Here's what's going to happen over the next twelve months. Clients who've been told "we don't need to worry about Bing" are going to start seeing referrer data they don't recognise — bing.com referrals climbing, ChatGPT sending traffic, Copilot citations appearing in branded search reports. They'll ask their agency why. The honest answer is that the agency stopped paying attention to a platform that quietly tripled in strategic importance.

Most agencies will not give the honest answer. They'll add a Bing line item to the next invoice and call it AI search optimisation.

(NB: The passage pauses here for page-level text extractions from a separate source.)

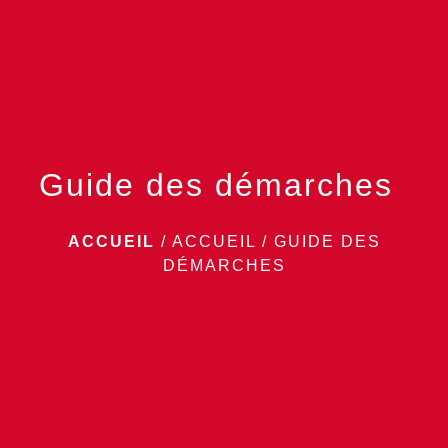
menu
Guide des démarches
ACCUEIL
/
ACCUEIL
/
GUIDE DES
DÉMARCHES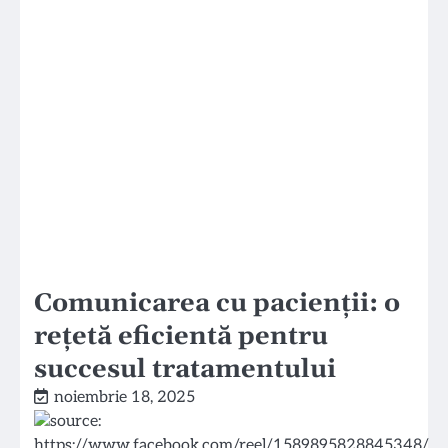
Comunicarea cu pacienții: o
rețetă eficientă pentru
succesul tratamentului
noiembrie 18, 2025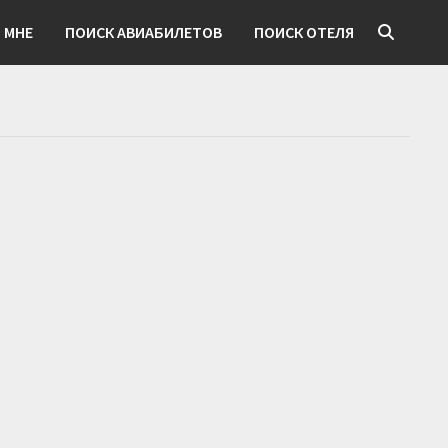
 МНЕ
ПОИСК АВИАБИЛЕТОВ
ПОИСК ОТЕЛЯ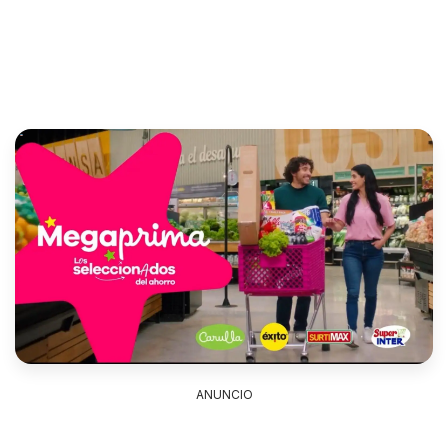
ANUNCIO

If you're an in-house marketer, the question to ask your agency this week is straightforward: when did you last review our Bing Webmaster Tools account, and can you show me the report? If the answer is uncomfortable silence, you've learned something useful.

What this doesn't mean

Bing crossing a billion users doesn't mean Google is in trouble. Google grew ad revenue 22% overall and 15.5% on search. The total search pie is expanding — that's the headline that keeps getting buried under the AI-killed-search panic. What's changing is the distribution. Google is no longer the only venue that matters at meaningful scale, and pretending otherwise is now an active strategic mistake rather than a forgivable simplification.

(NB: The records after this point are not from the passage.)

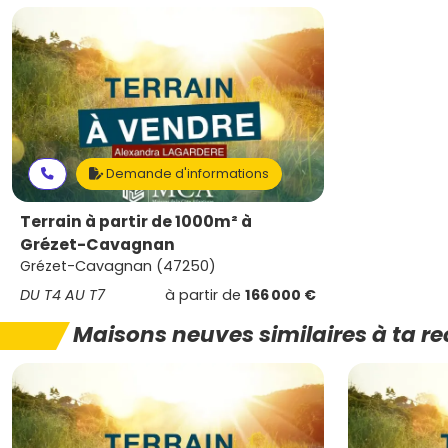
Demande d'informations
Terrain à partir de 1000m² à
Grézet-Cavagnan
Grézet-Cavagnan (47250)
DU T4 AU T7
à partir de
166 000 €
Maisons neuves similaires à ta r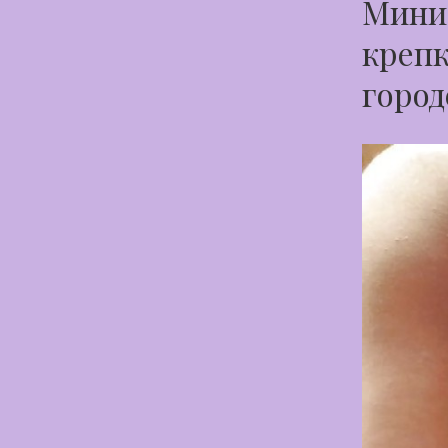
Миниа
крепк
горо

It also doesn't mean every business needs to retool tomorrow. If your customers are 95% Google-dependent for discovery, your priorities don't change much. But that 95% number is doing a lot of work in most agency decks, and almost nobody is measuring it properly. The honest answer for most UK businesses I work with is "we don't actually know our discovery split, because our analytics setup has assumed Google for so long that everything else gets bucketed as 'other'."

The take

Bing has been the punchline of SEO conferences for fifteen years. It's now the index underneath ChatGPT, a billion-user platform in its own right, and the fastest-growing meaningful search surface in the market. The industry's continued dismissal of it isn't analysis — it's habit. And habits that survive after the conditions that justified them have changed are how agencies end up explaining to clients why they missed the shift.

The fundamentals haven't changed. The venues have. If your measurement framework still treats Bing as a rounding error, you're not measuring the modern search market. You're measuring 2018.